Levi and I have spent a significant amount of time characterizing the strains and cultures we use. We know their approximate alcohol tolerance and IBU tolerance. We know which cultures are dominated by Brettanomyces, and which contain more aggressive lactic acid producers. We’ve learned that the our favorite Lactobacillus I isolated produces only lactic acid, that it can ferment trehalose (good for barrel-fermented and -aged sours), and that it is IBU tolerant but sensitive to late kettle additions and dry hopping. And while we recognize that there are many, many things we do not yet know about these organisms and their roles in our beers, we are determined to approach our fermentation practices with a focus on microbiology rather than relegating mixed-culture fermentation to the realm of “magic.”
Building terroir
Oakhold Farmhouse Brewery // Photo courtesy of Oakhold
Though my time at Fair State has reinforced the need to simplify yeast handling and malt inventory practices, there is one area where those lessons of streamlining will be happily disregarded. We take our claim of being a “farmhouse brewery” very seriously, and will incorporate that ethos into our beer over the years. We now have 25 acres on which to plant fruit trees and cultivate grain and hops. We have a deep well carrying water from over 300 feet underground into our brewhouse. We will have the ability to compost a significant amount of our spent grain to nourish the fruit trees we have planted. We will recycle water for irrigation of our hop bines and eventual grain crops.

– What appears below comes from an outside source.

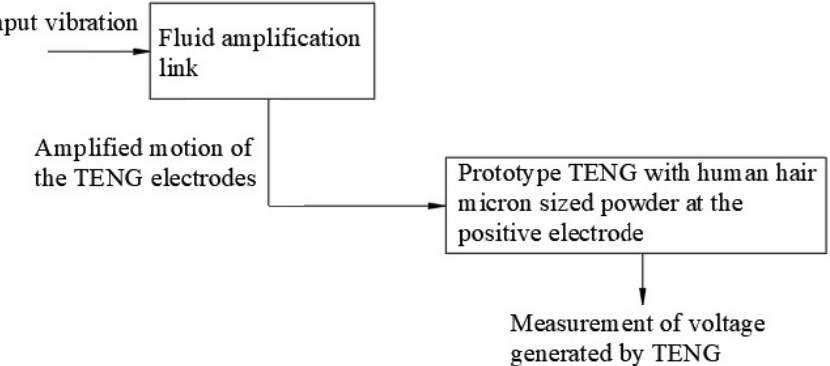
Figure 1. Block diagram for working of the prototype energy harvester.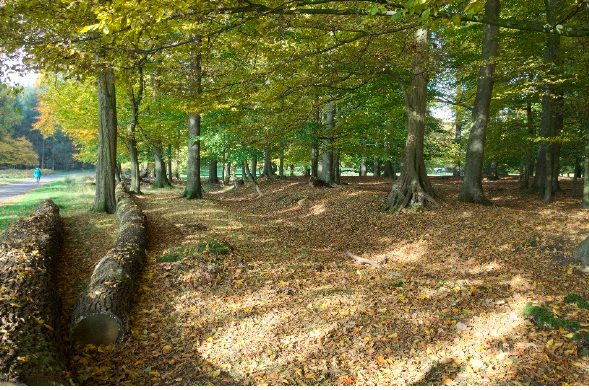
Figure 4 . Ridge and Furrow area in Dülmen.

In addition, we look forward to incorporating the local microbes found on our property into our mixed cultures and the resulting beers. One way to accomplish this is through the use of “spontaneous” inoculation via coolship. In the fall of 2013 our first two-barrel batch of truly “spontaneous” beer was brewed using a traditional lambic grist and aged hops, with inoculation via coolship occurring in the middle of a field on my uncle’s Christmas tree farm. After 18 months in a 59-gallon oak barrel, the beer resembled something similar to the lambic brewed in Belgium. And while that field in Anoka isn’t the same as our brewery in Northern Minnesota any more than it is the same as a brewery in Belgium, we are confident that we will be able to produce outstanding lambic-style beer at Oakhold.
I’m particularly enamored with the Baas-Becking Hypothesis, which states that “Everything is everywhere, but the environment selects,” a sentiment applicable to the fermentation of these types of beers. While the specific strains will differ, we already know that similar organisms exist in geographically distinct areas of the world where these types of beers are being made (e.g., The Zenne Valley in Belgium and Portland, Maine), and there is no reason to believe these similarities would not extend to Northern Minnesota as well.
We look forward to inviting these microbes into our brewery for the creation of beers that are brewed in the tradition of historical styles but are unique to our area and processes. Combined with the other local ingredients we are able to incorporate into our beers, we hope to capture the “terroir” of our rural setting and create beers that are distinctly “Oakhold.”